● **Kaynak metin**:

Hilmi Bengi’nin duygu dolu satırlarla kaleme aldığı yazısı şöyle;
Bayramda, Hakkari’nin Şemdinli ilçesinin Tekeli üssünde nöbette yakaladı Karamanlı Oğuzhan’ı ölüm.
Daha doğrusu şehadet…
Mevlana’ya göre vuslat…
Hakka kavuşma.
Yaratana ulaşma.
Varlığında yok olma…
Ya da asıl varlığa intikal…
***
Bayram’da aldı acı haberi baba Alaaddin…
Besicilik yaptığı Zengen köyüne düştü ateş.
Ateş değil nur sanki…
Haber vermek zordu idareciler için .
Yutkunarak döküldü ağzından kelimeler Komutanın.
Ama baba Alaaddin dimdik ayaktaydı.
Sanki günlerdir bu haberi bekler gibi vakur.
Sanki müjdeli bir haber ulaşmış gibi mutlu.
O ne heybet, o ne asalet, o ne olgunluk…
O ne vatan sevgisi, o ne inanç, o ne iman…
Şehadetin oğlunu nöbette yakaladığını öğrenince güller açtı sanki yüzünde baba Alaaddin’in…
“Ben üzülmem buna” dedi gururla.

● **Yazılı görev**:
Lütfen Hilmi Bengi'nin yazısına göre şu soruları yanıtlayın:
1. Oğuzhan hangi üste nöbetteyken şehit oldu?
2. Baba Alaaddin'in besicilik yaptığı köyün adı nedir?
3. Baba Alaaddin acı haberi aldığında gururla ne dedi?

● **Ham kayıtlar**:
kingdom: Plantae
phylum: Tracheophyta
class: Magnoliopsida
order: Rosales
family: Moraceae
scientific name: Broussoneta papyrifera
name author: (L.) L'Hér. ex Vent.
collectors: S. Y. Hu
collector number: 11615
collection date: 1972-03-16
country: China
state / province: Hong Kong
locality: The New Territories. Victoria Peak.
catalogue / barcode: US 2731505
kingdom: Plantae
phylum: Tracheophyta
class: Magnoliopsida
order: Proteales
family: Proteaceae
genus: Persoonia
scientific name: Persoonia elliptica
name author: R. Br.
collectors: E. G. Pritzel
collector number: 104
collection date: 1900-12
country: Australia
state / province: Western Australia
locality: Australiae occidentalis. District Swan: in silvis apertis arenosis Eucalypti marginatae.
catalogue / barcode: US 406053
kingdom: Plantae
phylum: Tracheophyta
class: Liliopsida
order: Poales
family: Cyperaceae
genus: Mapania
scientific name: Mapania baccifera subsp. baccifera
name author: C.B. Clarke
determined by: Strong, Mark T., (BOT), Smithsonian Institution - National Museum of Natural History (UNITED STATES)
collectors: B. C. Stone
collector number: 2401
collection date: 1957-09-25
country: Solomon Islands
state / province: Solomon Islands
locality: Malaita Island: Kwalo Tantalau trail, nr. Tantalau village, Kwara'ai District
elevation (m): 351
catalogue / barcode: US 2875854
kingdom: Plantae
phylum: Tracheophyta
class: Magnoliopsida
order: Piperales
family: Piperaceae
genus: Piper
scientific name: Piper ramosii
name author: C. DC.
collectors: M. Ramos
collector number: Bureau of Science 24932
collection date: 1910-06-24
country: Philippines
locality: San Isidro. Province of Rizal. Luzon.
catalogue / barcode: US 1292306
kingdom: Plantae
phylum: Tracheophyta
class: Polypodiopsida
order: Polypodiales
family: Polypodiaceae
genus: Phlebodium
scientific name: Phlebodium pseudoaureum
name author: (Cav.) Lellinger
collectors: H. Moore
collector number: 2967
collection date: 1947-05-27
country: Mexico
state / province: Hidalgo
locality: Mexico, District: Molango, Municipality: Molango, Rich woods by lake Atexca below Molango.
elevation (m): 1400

● **Çözüm**:
1. Hakkari'nin Şemdinli ilçesindeki Tekeli üssünde.
2. Zengen.
3. "Ben üzülmem buna."